» How to complete this task:
Your job is to transcribe all the records that follow, excluding any pictures.

» Task data:
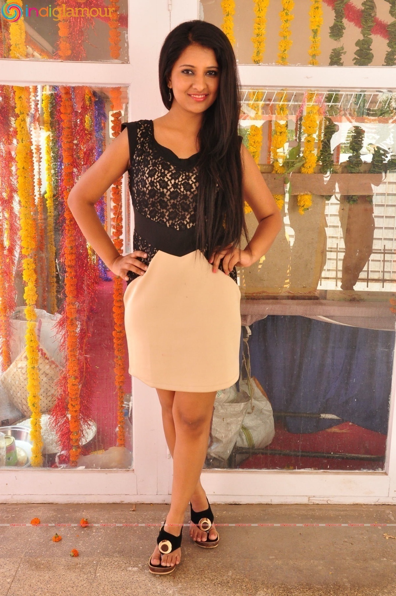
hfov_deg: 35.4
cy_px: 298
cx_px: 198
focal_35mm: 38
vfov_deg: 51.3
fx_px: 620
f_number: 10
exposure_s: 1/125
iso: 1250
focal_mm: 25
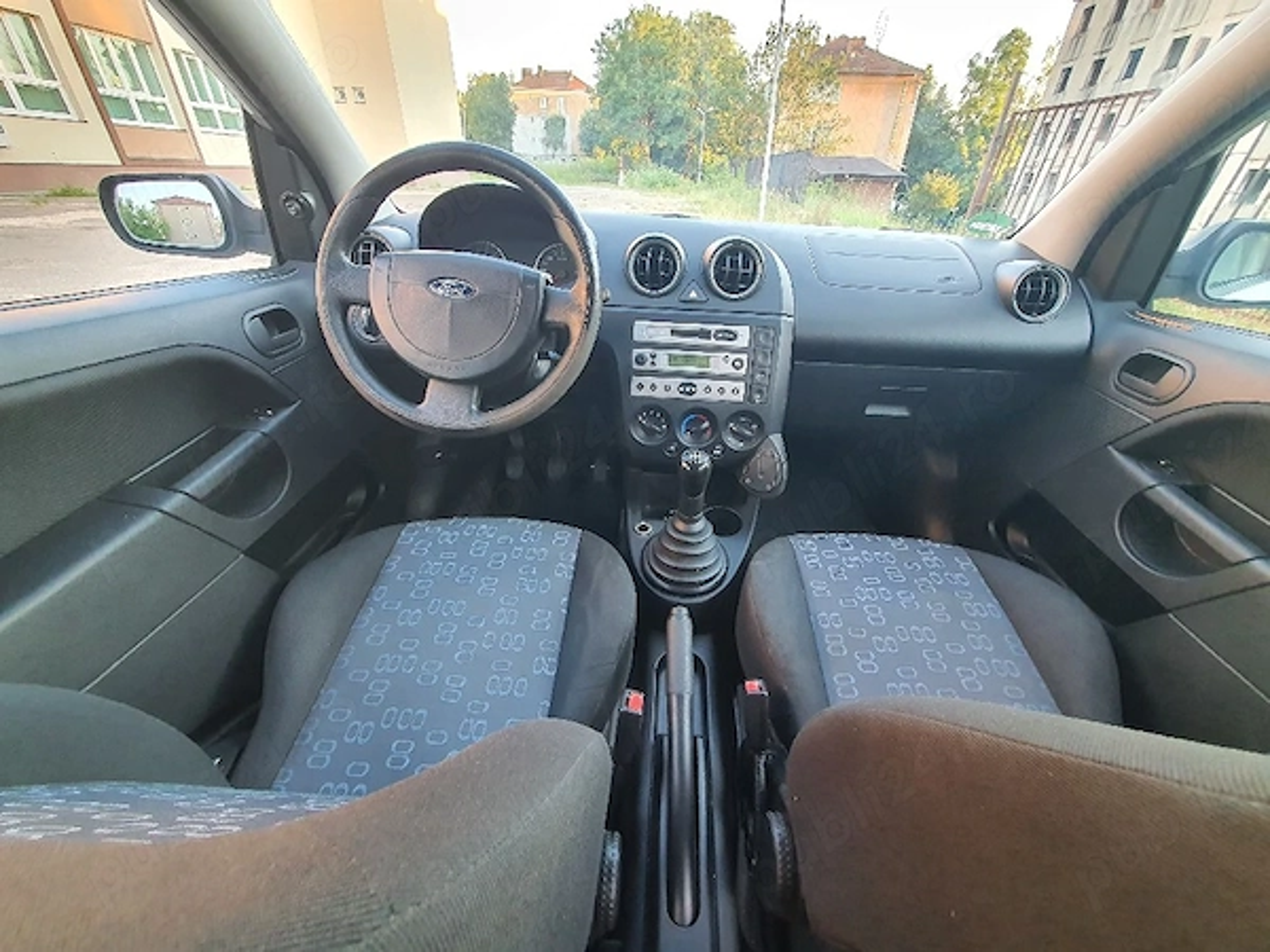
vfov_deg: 89.9
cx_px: 635
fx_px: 477
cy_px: 476
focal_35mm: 13
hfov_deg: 106.2
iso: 320
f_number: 2.2
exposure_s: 1/50
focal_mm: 1.8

» Response to the task:
hfov_deg: 35.4
cy_px: 298
cx_px: 198
focal_35mm: 38
vfov_deg: 51.3
fx_px: 620
f_number: 10
exposure_s: 1/125
iso: 1250
focal_mm: 25
vfov_deg: 89.9
cx_px: 635
fx_px: 477
cy_px: 476
focal_35mm: 13
hfov_deg: 106.2
iso: 320
f_number: 2.2
exposure_s: 1/50
focal_mm: 1.8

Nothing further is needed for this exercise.